The Ugandan President was speaking at ceremonies marking the eleventh anniversary of his country's independence. The main celebrations were held at the cricket ground at Entabbe, 22 miles (35 km) from the capital Kampala and they were also attended by Tanzania's First Vice-President, Sheikh About Jumbe, who is visiting Uganda with a 36-man delegation.
General Amin said he was in direct contact with Ugandan officers who were in the front line of the Middle East fighting. On Saturday, shortly after hostilities broke out, the President ordered all Ugandan officers training in Egypt and Libya to take part.
SYNOPSIS: Ugandans marked on Tuesday the eleventh anniversary of their independence from the United Kingdom. President Idi Amin headed the main celebrations at the cricket ground in Entebbe, twenty-two miles from Kampala. It was the first time the event had been held away from the capital. In Army uniform - like his father - was the President's youngest son.
Among the messages of congratulations that arrived on Independence Day was a good wishes cable from Britain's Queen Elizabeth. Inspecting the troops on parade, General Amin said he would soon be sending Ugandan soldiers to fight alongside the Egyptian troops in the current Middle East hostilities. He promosed that their families would to well cared for in their absence. And the Ugandan President appealed to other African States to do lkiewise and join in the fighting on the Arab side.
As soon as the clashes broke out on Saturday, General Amin ordered all Ugandan officers training in Egypt and Libya to take part. He said he was now in direct contact with the officers in the front line.
President Amin added that three million Ugandans had volunteered to join Arab forces and some had already left for the Middle East. Besides the civilians, a whole mechanised battalion of the regular army had volunteered.

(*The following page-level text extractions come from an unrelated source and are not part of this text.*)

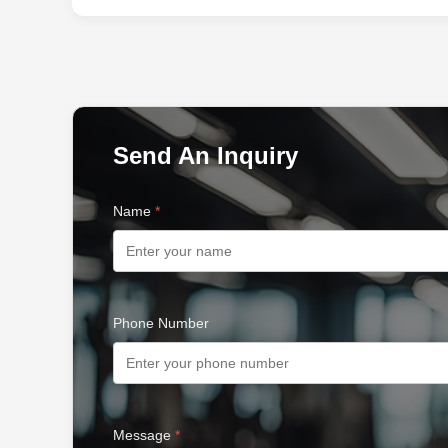
Send An Inquiry
Name
*
Phone Number
Message
*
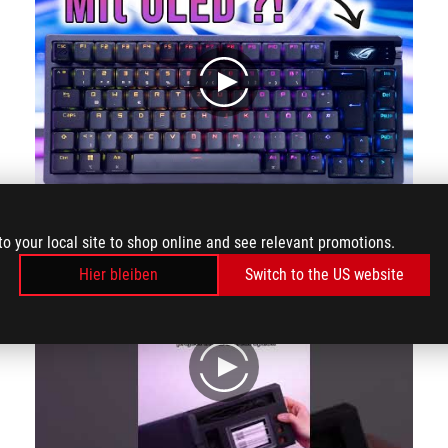
play
Wireless Custom Gaming-Keyboard: Asus ROG Azoth im Hands-On #ces2023
to your local site to shop online and see relevant promotions.
Hier bleiben
Switch to the US website
play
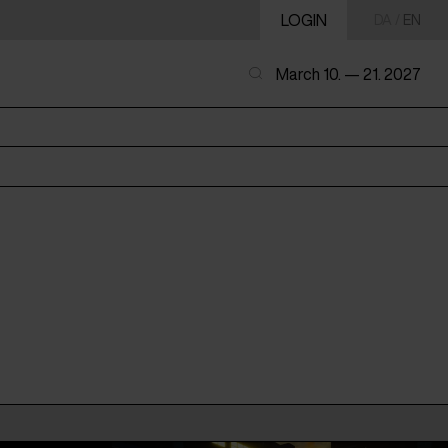
LOGIN
DA
/
EN
March 10. — 21. 2027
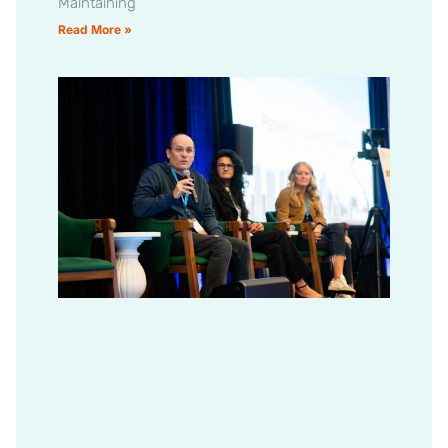
Maintaining
Read More »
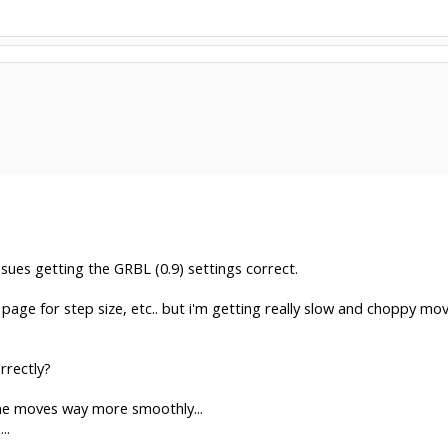
ssues getting the GRBL (0.9) settings correct.
page for step size, etc.. but i'm getting really slow and choppy m
rrectly?
hine moves way more smoothly...
..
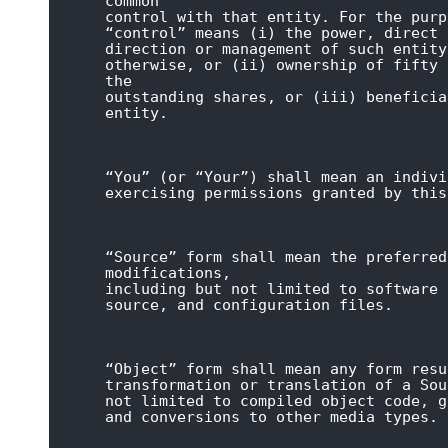
common

control with that entity. For the purp
“control” means (i) the power, direct 
direction or management of such entity
otherwise, or (ii) ownership of fifty 
the

outstanding shares, or (iii) beneficia
entity.
“You” (or “Your”) shall mean an indivi
exercising permissions granted by this
“Source” form shall mean the preferred
modifications,

including but not limited to software 
source, and configuration files.
“Object” form shall mean any form resu
transformation or translation of a Sou
not limited to compiled object code, g
and conversions to other media types.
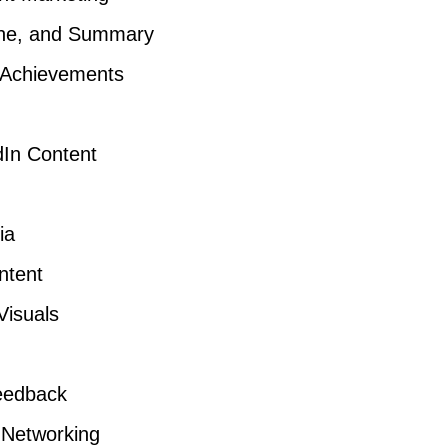
line, and Summary
 Achievements
dIn Content
ia
ntent
Visuals
Feedback
r Networking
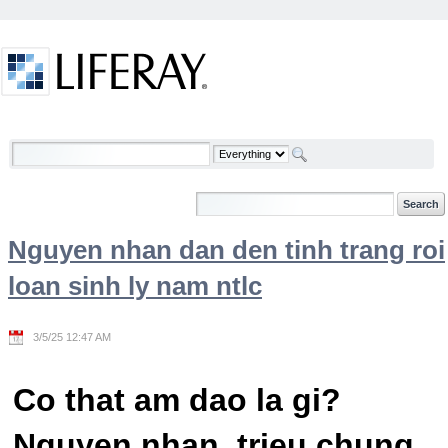
Skip to Content
Welcome
Nguyen nhan dan den tinh trang roi
loan sinh ly nam ntlc
3/5/25 12:47 AM
Co that am dao la gi?
Nguyen nhan, trieu chung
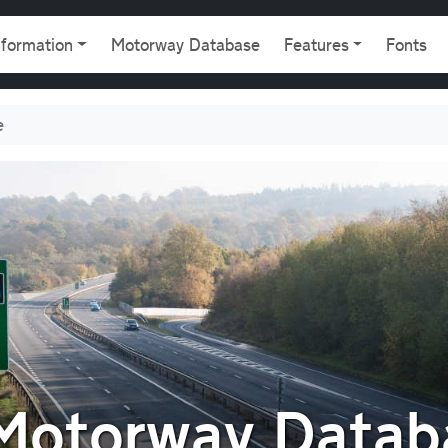
gation
nformation
Motorway Database
Features
Fonts
e
 Motorway Datab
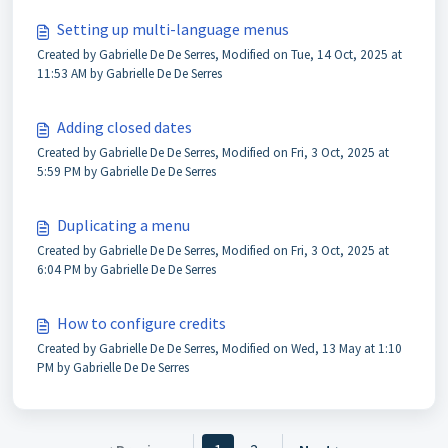
Setting up multi-language menus
Created by Gabrielle De De Serres, Modified on Tue, 14 Oct, 2025 at
11:53 AM by Gabrielle De De Serres
Adding closed dates
Created by Gabrielle De De Serres, Modified on Fri, 3 Oct, 2025 at
5:59 PM by Gabrielle De De Serres
Duplicating a menu
Created by Gabrielle De De Serres, Modified on Fri, 3 Oct, 2025 at
6:04 PM by Gabrielle De De Serres
How to configure credits
Created by Gabrielle De De Serres, Modified on Wed, 13 May at 1:10
PM by Gabrielle De De Serres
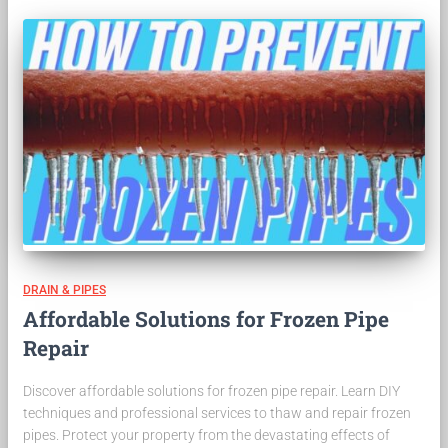
DRAIN & PIPES
Affordable Solutions for Frozen Pipe
Repair
Discover affordable solutions for frozen pipe repair. Learn DIY
techniques and professional services to thaw and repair frozen
pipes. Protect your property from the devastating effects of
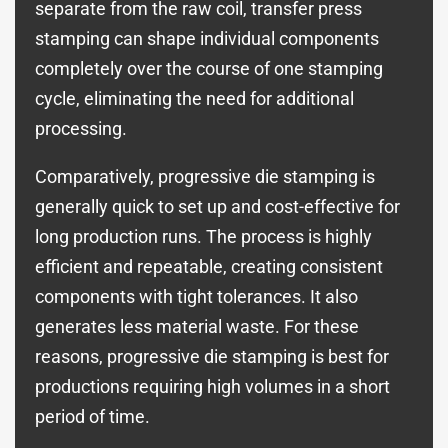
separate from the raw coil, transfer press
stamping can shape individual components
completely over the course of one stamping
cycle, eliminating the need for additional
processing.
Comparatively, progressive die stamping is
generally quick to set up and cost-effective for
long production runs. The process is highly
efficient and repeatable, creating consistent
components with tight tolerances. It also
generates less material waste. For these
reasons, progressive die stamping is best for
productions requiring high volumes in a short
period of time.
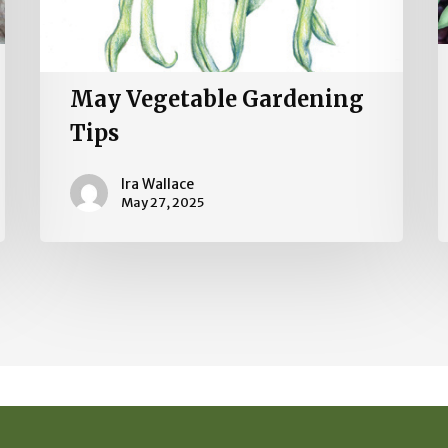
May Vegetable Gardening
Tips
Ira Wallace
May 27, 2025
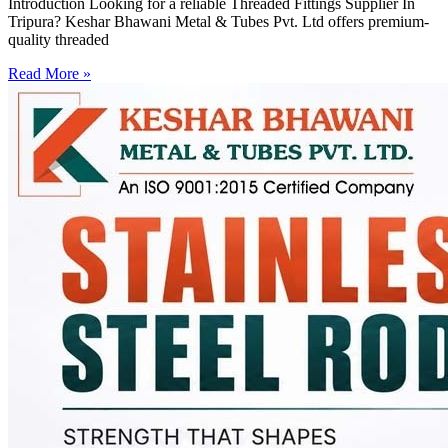
Introduction Looking for a reliable Threaded Fittings Supplier In
Tripura? Keshar Bhawani Metal & Tubes Pvt. Ltd offers premium-
quality threaded
Read More »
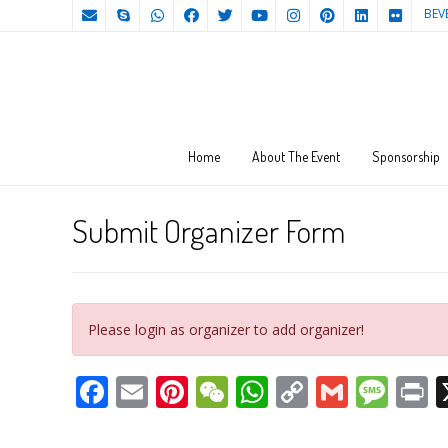
BEV
Home
About The Event
Sponsorship
Submit Organizer Form
Please login as organizer to add organizer!
Facebook
Email
Pinterest
WeChat
WhatsApp
Copy
Gmail
Mes
P
Link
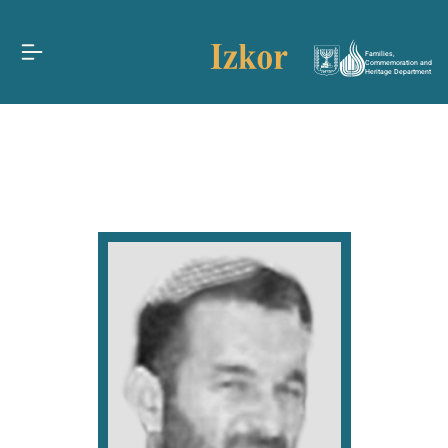
Families,
Commemoration and
Heritage Department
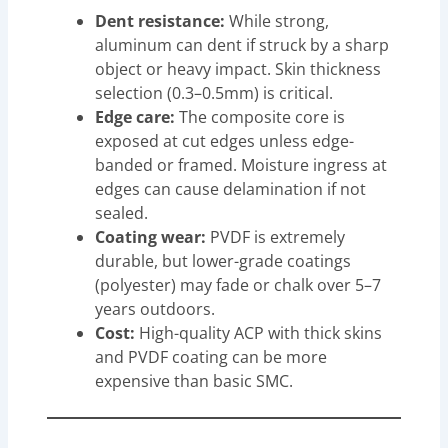
Dent resistance:
While strong,
aluminum can dent if struck by a sharp
object or heavy impact. Skin thickness
selection (0.3–0.5mm) is critical.
Edge care:
The composite core is
exposed at cut edges unless edge-
banded or framed. Moisture ingress at
edges can cause delamination if not
sealed.
Coating wear:
PVDF is extremely
durable, but lower-grade coatings
(polyester) may fade or chalk over 5–7
years outdoors.
Cost:
High-quality ACP with thick skins
and PVDF coating can be more
expensive than basic SMC.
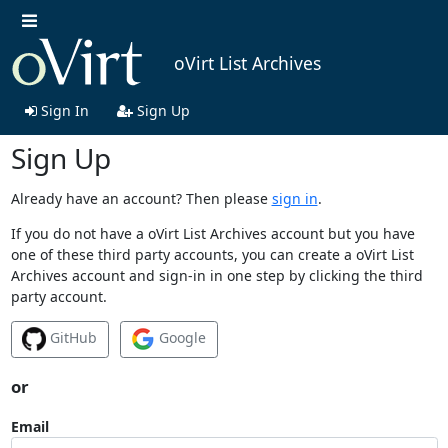
oVirt List Archives
Sign In
Sign Up
Sign Up
Already have an account? Then please
sign in
.
If you do not have a oVirt List Archives account but you have
one of these third party accounts, you can create a oVirt List
Archives account and sign-in in one step by clicking the third
party account.
GitHub
Google
or
Email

Also at the Ugandan independence celebrations was the First Vice-President of Tanzania, the Zanzibar leader Sheikh About Jumbe. He was visiting the neighbouring country at the head of a thirty-six man delegation. He said relations between the two States had now been normalised. There had been a period of tension last year between Uganda and Tanzania, but this, Sheikh Jumbe said, was now over.